The records follow. Filter them to the lines that hold "falhas".
[[ Provided material, beginning ]]
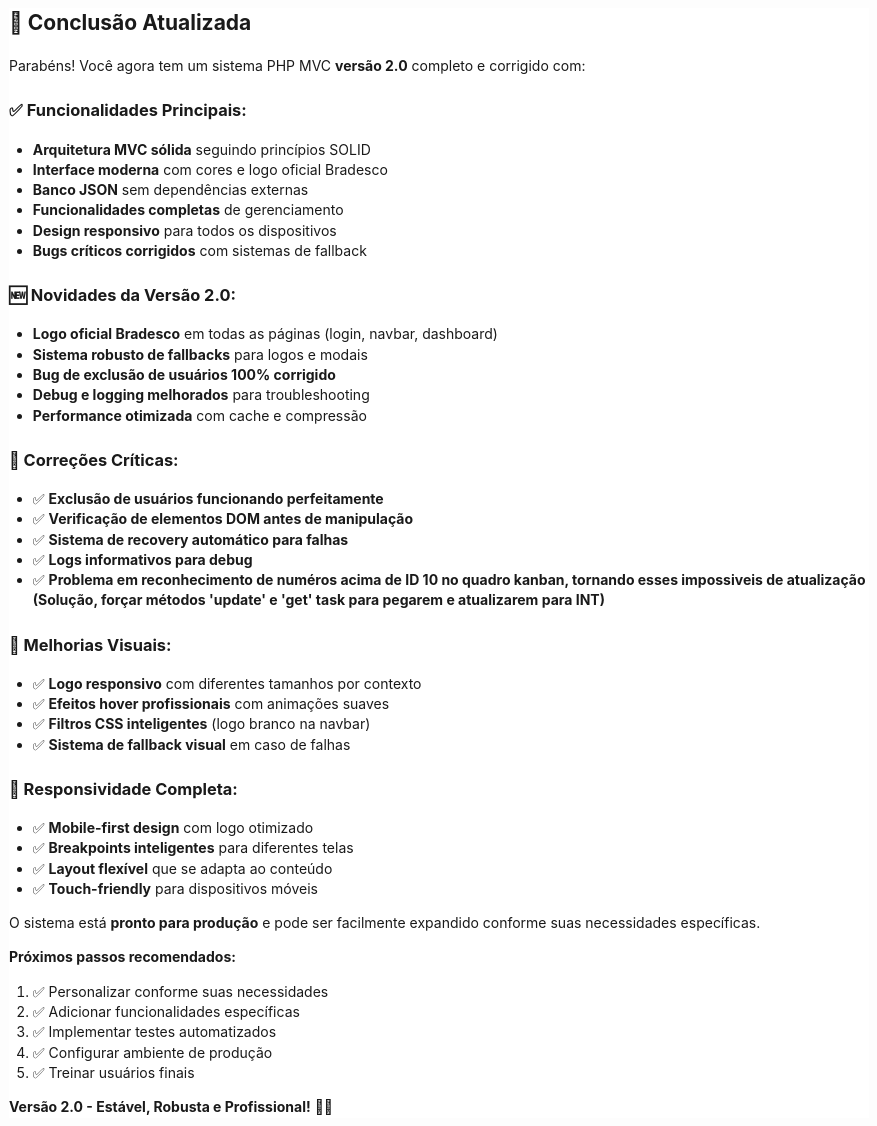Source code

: 
## 🎉 Conclusão Atualizada

Parabéns! Você agora tem um sistema PHP MVC **versão 2.0** completo e corrigido com:

### **✅ Funcionalidades Principais:**
- **Arquitetura MVC sólida** seguindo princípios SOLID
- **Interface moderna** com cores e logo oficial Bradesco
- **Banco JSON** sem dependências externas
- **Funcionalidades completas** de gerenciamento
- **Design responsivo** para todos os dispositivos
- **Bugs críticos corrigidos** com sistemas de fallback

### **🆕 Novidades da Versão 2.0:**
- **Logo oficial Bradesco** em todas as páginas (login, navbar, dashboard)
- **Sistema robusto de fallbacks** para logos e modais
- **Bug de exclusão de usuários 100% corrigido**
- **Debug e logging melhorados** para troubleshooting
- **Performance otimizada** com cache e compressão

### **🔧 Correções Críticas:**
- ✅ **Exclusão de usuários funcionando perfeitamente**
- ✅ **Verificação de elementos DOM antes de manipulação**
- ✅ **Sistema de recovery automático para falhas**
- ✅ **Logs informativos para debug**
- ✅ **Problema em reconhecimento de numéros acima de ID 10 no quadro kanban, tornando esses impossiveis de atualização (Solução, forçar métodos 'update' e 'get' task para pegarem e atualizarem para INT)** 

### **🎨 Melhorias Visuais:**
- ✅ **Logo responsivo** com diferentes tamanhos por contexto
- ✅ **Efeitos hover profissionais** com animações suaves
- ✅ **Filtros CSS inteligentes** (logo branco na navbar)
- ✅ **Sistema de fallback visual** em caso de falhas

### **📱 Responsividade Completa:**
- ✅ **Mobile-first design** com logo otimizado
- ✅ **Breakpoints inteligentes** para diferentes telas
- ✅ **Layout flexível** que se adapta ao conteúdo
- ✅ **Touch-friendly** para dispositivos móveis

O sistema está **pronto para produção** e pode ser facilmente expandido conforme suas necessidades específicas.

**Próximos passos recomendados:**
1. ✅ Personalizar conforme suas necessidades
2. ✅ Adicionar funcionalidades específicas
3. ✅ Implementar testes automatizados
4. ✅ Configurar ambiente de produção
5. ✅ Treinar usuários finais

**Versão 2.0 - Estável, Robusta e Profissional!** 🚀🏦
[[ Provided material, end ]]
The completed task:
- ✅ **Sistema de recovery automático para falhas**
- ✅ **Sistema de fallback visual** em caso de falhas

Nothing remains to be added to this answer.